Kenya’s
real estate sector is dominated by high-net-worth individuals and
corporations, with very few youths investing in the industry, mostly due
to challenges in accessing financing. Kimiti Wanjaria (28) and Ian
Kahara (30), the co-founders of Serene Valley Properties, represent a
new crop of youths who are teaming up to invest in the property market.
The two IT professionals are behind the Sigona Valley project, a KSh350m
(US$4.2m) gated estate outside Nairobi. The duo shared their
experiences with How we made it in Africa’s Dinfin Mulupi.
Tell us more about the Sigona Valley project
Kahara: It is a gated community located about 20
minutes drive away from Nairobi. It has panoramic views and beautiful
scenery. In the north it overlooks Mount Kilimanjaro. We have Mount
Longonot to the south and in between we have Suswa Mountains just before
Masai Mara and the Ngong Hills. It is set up on a hill overlooking two
valleys. We are constructing three and four bedroom villas in three
different house designs. We plan to hand out the 30 villas by August
2013. We are targeting the middle-income market segment. We believe now
is the time to buy because we expect the value to appreciate. So far we
have sold 50% of the units.
How did you get into property development?
Wanjaria: We came together because we thought real estate is a new frontier due to the housing shortage in Kenya
… One day when we were having drinks we began talking about how to
unlock potential in parcels of land that we own. We gambled with it and
registered a company. We found two other partners Johnson Waweru and
Thomas Koigi, who believed in the idea and we hit the ground running.
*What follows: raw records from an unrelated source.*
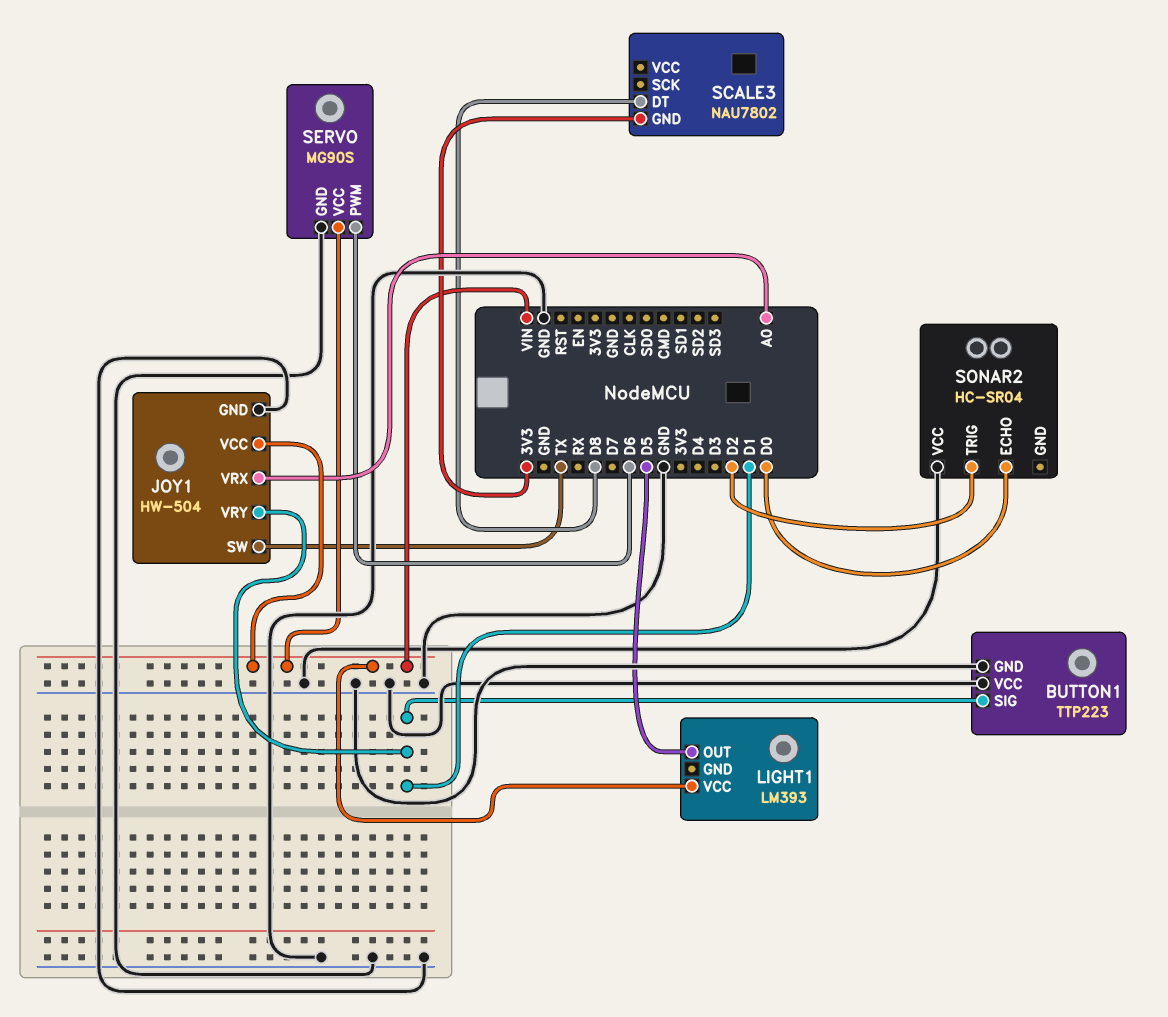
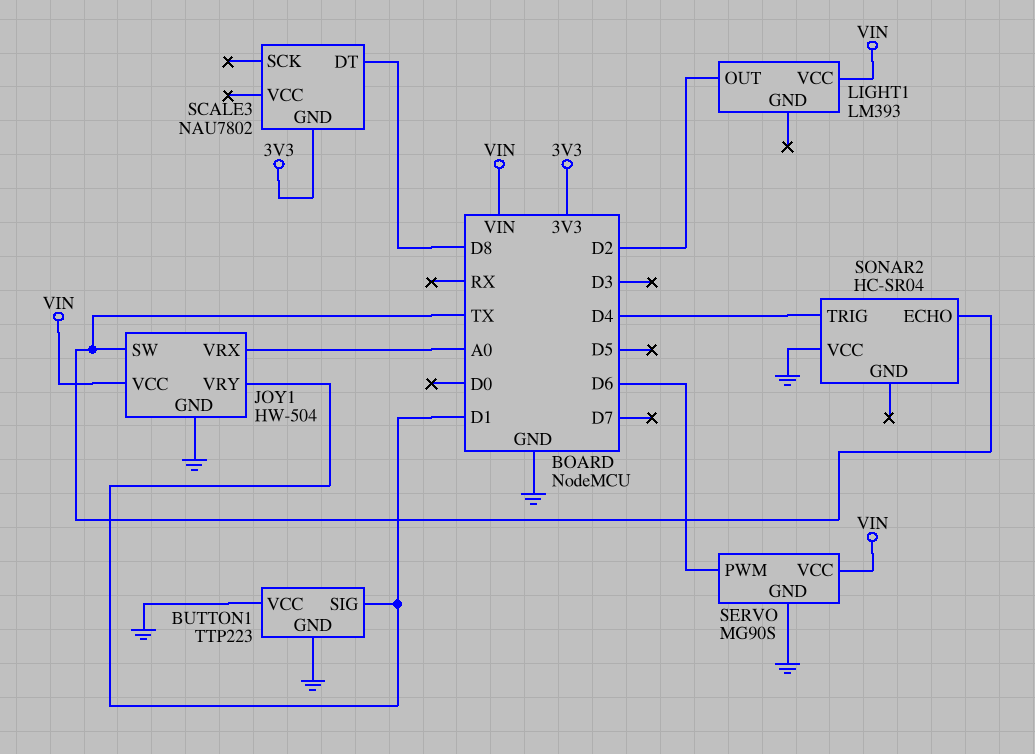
LIGHT1 pin OUT: D5 -> D2
SONAR2 pin ECHO: D0 -> TX
SONAR2 pin TRIG: D2 -> D4

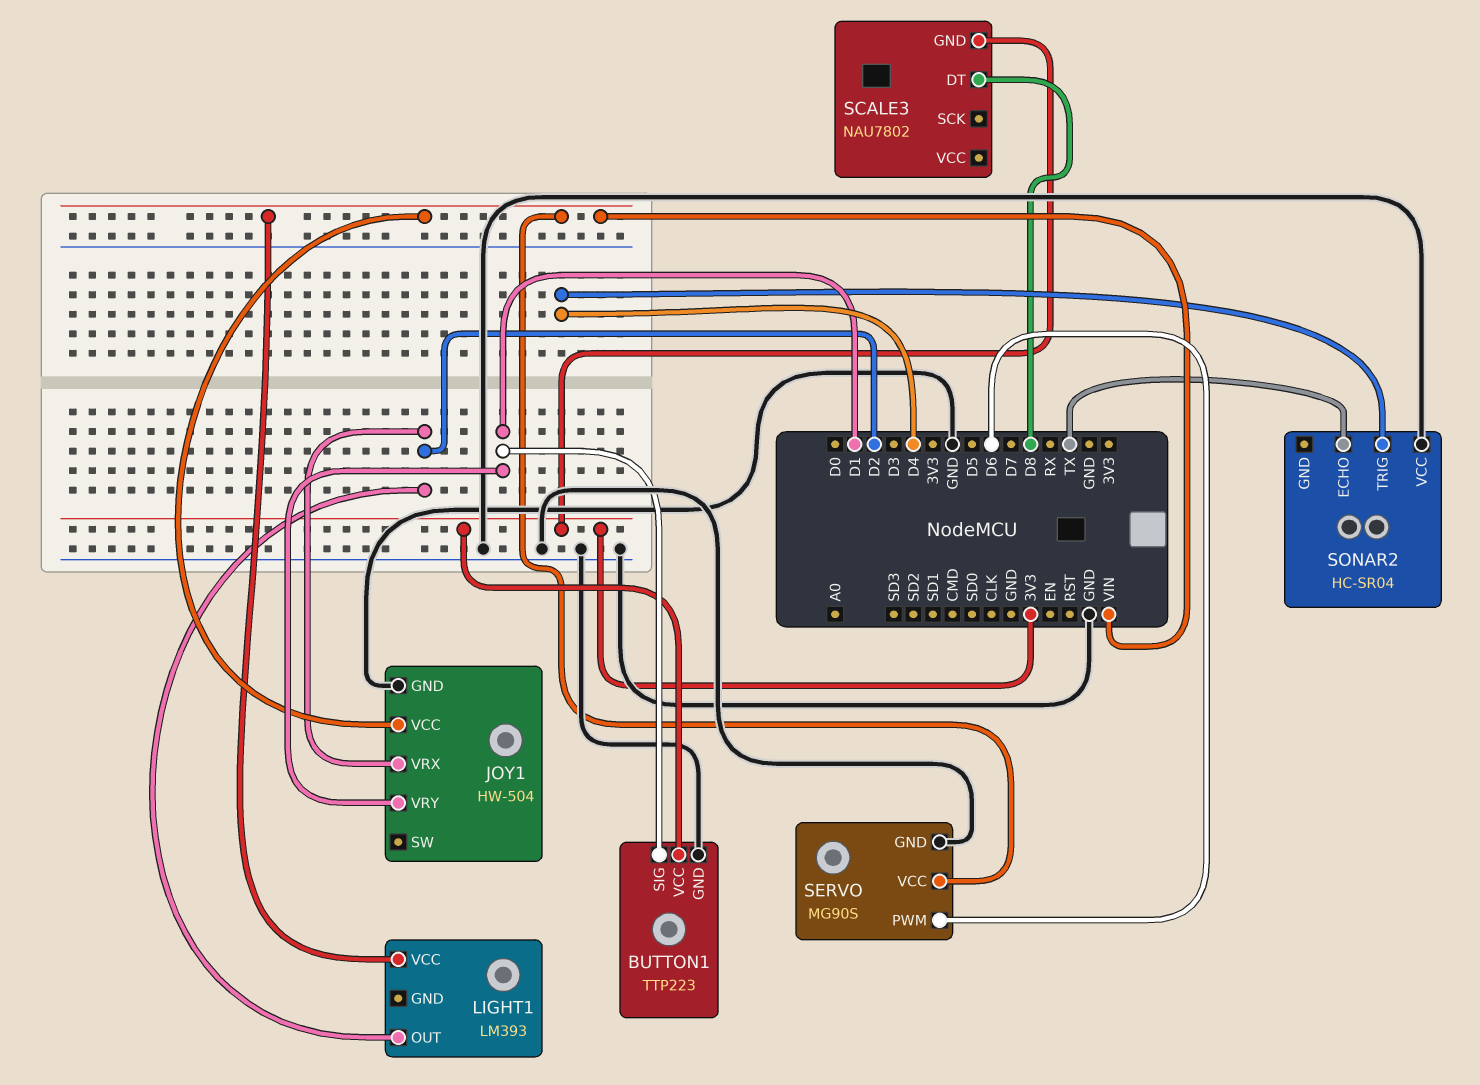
BUTTON1 pin VCC: GND -> 3V3
JOY1 pin SW: TX -> none
JOY1 pin VRX: A0 -> D2

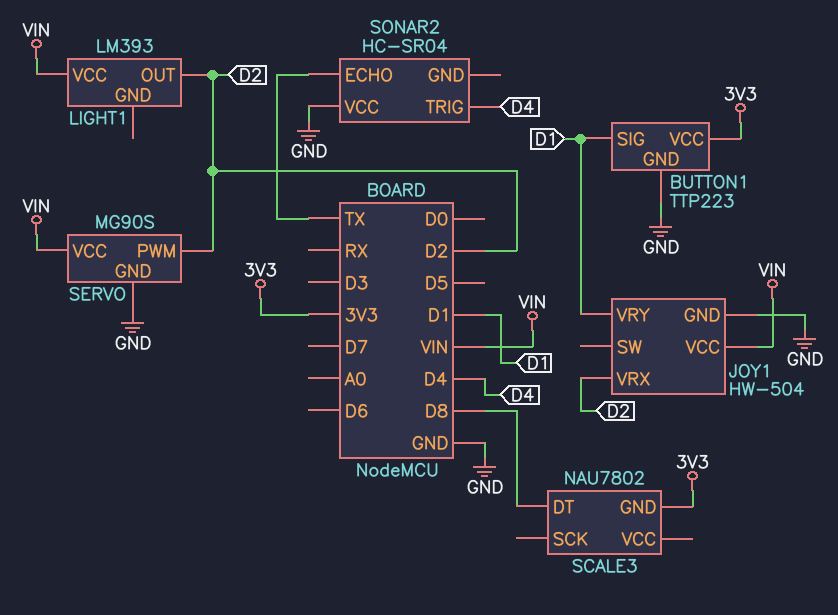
SERVO pin PWM: D6 -> D2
Real estate is capital intensive. How did you finance the project?
Kahara: The project is structured in such a way that
we, the developers, have to finance part of it. To fill this gap, we
thought of several options, one of them being debt financing, but
getting money from the banks was a huge challenge. We talked to 12 banks
and gave them proposals. They all asked for three years audited
accounts, which we did not have. They focused on our own early-stage
career profiles, and the assets we had already accumulated, rather than
the project itself. In short, they did not want to finance us and this
was very frustrating. Everyone told us our idea was good but we could
not raise money to implement it. We then approached pan-African
development funding institution Shelter Afrique. They looked at the
project and gave us a loan of KSh200m ($2.4m).
What challenges have you faced?
Wanjaria: Other than funding we also found out that
most of the consultants we worked with in the real estate industry are
very traditional. There is a certain way they want to do things. We
found that to be a bit too rigid for us. As a dynamic team, we are
raring to go. Getting statutory approvals from the government and
council offices was also challenging because of bureaucracy. Most of the
people we consulted with were very discouraging. They were saying
interest rates are at a ten year high and that we have never built even a
single house and now we wanted to build 30. They told us to try after
15 years. As a team we were wondering, why should we wait until we are
60 to do something we can do today?
What advice can you give to young people interested in investing in real estate?
Wanjaria: They should document their ideas. We have
seen the project through on paper as successful. We are diligently
implementing step by step. When you can present your ideas properly,
people tend to support you. They should also consult with the right
professionals. You can hit success at 30; you don’t have to wait until
60. Have unwavering commitment and be patient.